Top of DOCUMENT EXCERPT

10. Prior to the execution of the contract, at a preconstruction meeting held in September, 1994, Benjamin LaParne, the Assistant Construction Engineer assigned to the project, specifically discussed the residency requirements of Section 107.26 of Form 408.
*255 11. The contract between PennDOT and Blades was executed in October of 1994, and a notice to proceed with work then was issued by PennDOT to Blades.
12. Upon receipt of the notice to proceed, Blades proceeded to perform work on the project. Included among the individuals Blades employed to work on the project were plaintiffs Jeffrey Elliot and Simon Barnes, both of whom are New York residents.
13. On November 23, 1994, Blades received a letter signed by Frank Latosky which informed Blades that both Section 107.26 of the Form 408 Specifications and Act 1935-414 prohibited the use of non-resident laborers and mechanics on 100% state-funded projects. The letter further informed Blades that “Timothy Elliott” was not a resident of Pennsylvania, and that until such time as Blades was in compliance with Act 1935-414, no payments would be made for work performed. The letter further indicated that continued non-compliance may result in Blades being declared in default of the contract, and may adversely affect Blades’ pre-qualification status to do work in Pennsylvania.
14. Subsequently, on December 12, 1994, Blades received a letter from Mr. Latosky which clarified his November 23,1994, letter. In the December 12 letter, Mr. Latosky noted that while Timothy Elliott (who had been identified in the November 23 letter) was a Pennsylvania resident, that Jeffrey Elliott [sic.] and Simon Barnes were not. Latosky then reiterated the threats to enforce the residency requirement against plaintiffs.
15. As reflected in the December 12 letter, defendants withheld payments totalling $18,171.00 from Blades for work performed on the project.
16. Accordingly, Commonwealth officials charged with the duty of enforcing the statute have both threatened to enforce the statute, and have actually enforced the statute as against both Blades and the individual plaintiffs.
17. The average annual unemployment rate for the construction industry in Pennsylvania has ranged from 10% to 20.7% during the ten-year period from 1983 through 1993. In 1993, the last year for which an average annual rate is available, the rate was 18%.
Other facts established by the record will be discussed below as relevant to the Discussion.

Bottom of DOCUMENT EXCERPT
Top of MATERIAL PROVIDED

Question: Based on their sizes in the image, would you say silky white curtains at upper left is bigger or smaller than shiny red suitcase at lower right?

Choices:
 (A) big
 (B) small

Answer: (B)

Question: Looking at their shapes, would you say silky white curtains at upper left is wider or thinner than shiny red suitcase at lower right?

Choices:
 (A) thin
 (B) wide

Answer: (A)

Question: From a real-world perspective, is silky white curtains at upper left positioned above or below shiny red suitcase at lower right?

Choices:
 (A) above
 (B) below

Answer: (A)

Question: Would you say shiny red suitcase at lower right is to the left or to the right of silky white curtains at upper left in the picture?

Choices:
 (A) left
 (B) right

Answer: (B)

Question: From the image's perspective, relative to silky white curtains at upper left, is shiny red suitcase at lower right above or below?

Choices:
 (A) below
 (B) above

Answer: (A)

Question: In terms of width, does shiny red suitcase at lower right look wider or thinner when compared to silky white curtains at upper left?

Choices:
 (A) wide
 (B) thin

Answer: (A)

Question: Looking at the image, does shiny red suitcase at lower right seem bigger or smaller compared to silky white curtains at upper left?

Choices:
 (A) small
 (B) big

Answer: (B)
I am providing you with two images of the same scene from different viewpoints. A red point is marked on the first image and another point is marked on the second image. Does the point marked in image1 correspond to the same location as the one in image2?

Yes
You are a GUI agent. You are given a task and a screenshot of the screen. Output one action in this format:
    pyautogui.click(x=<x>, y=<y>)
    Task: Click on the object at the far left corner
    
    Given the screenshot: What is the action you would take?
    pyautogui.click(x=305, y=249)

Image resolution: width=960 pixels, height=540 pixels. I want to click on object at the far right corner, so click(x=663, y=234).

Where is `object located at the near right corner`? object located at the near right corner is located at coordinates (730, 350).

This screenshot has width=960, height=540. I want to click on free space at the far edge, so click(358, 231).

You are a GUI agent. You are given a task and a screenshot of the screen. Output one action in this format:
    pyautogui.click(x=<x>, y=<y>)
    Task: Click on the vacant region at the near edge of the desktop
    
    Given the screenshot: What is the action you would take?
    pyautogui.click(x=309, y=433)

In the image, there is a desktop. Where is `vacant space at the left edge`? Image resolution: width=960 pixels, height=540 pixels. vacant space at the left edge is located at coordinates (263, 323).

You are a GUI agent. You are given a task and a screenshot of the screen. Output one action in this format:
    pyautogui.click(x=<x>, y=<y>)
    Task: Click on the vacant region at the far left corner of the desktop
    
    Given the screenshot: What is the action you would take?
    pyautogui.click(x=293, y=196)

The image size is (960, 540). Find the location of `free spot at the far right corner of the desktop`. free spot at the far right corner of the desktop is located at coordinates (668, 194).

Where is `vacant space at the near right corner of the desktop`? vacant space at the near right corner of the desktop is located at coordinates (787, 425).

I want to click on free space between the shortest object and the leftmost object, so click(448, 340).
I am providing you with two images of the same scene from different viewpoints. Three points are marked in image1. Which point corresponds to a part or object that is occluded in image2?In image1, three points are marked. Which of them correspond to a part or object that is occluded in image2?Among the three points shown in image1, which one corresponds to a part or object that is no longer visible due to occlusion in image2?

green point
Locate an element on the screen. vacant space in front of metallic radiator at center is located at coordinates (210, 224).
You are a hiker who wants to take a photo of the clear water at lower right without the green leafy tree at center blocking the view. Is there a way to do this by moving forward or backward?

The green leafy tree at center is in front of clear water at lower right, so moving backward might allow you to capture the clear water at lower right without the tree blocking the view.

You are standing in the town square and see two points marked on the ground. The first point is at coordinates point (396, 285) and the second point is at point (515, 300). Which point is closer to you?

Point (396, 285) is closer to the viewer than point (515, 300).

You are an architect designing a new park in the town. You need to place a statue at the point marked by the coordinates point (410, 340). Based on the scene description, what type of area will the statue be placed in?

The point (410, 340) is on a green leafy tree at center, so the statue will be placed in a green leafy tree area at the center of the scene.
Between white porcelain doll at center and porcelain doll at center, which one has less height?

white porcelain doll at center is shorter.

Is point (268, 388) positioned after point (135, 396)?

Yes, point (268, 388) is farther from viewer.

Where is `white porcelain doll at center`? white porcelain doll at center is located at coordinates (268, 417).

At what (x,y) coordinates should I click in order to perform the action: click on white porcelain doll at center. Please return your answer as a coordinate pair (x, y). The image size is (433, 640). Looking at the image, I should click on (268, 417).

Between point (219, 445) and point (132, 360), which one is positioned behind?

Bottom of MATERIAL PROVIDED

§ **GOAL OF THE EXERCISE**:
Set down the passage of the residency requirement findings above, between "15. As reflected" and "the individual plaintiffs.", inclusive, reproducing its wording precisely.

§ **SOLUTION BELOW**:
15. As reflected in the December 12 letter, defendants withheld payments totalling $18,171.00 from Blades for work performed on the project.
16. Accordingly, Commonwealth officials charged with the duty of enforcing the statute have both threatened to enforce the statute, and have actually enforced the statute as against both Blades and the individual plaintiffs.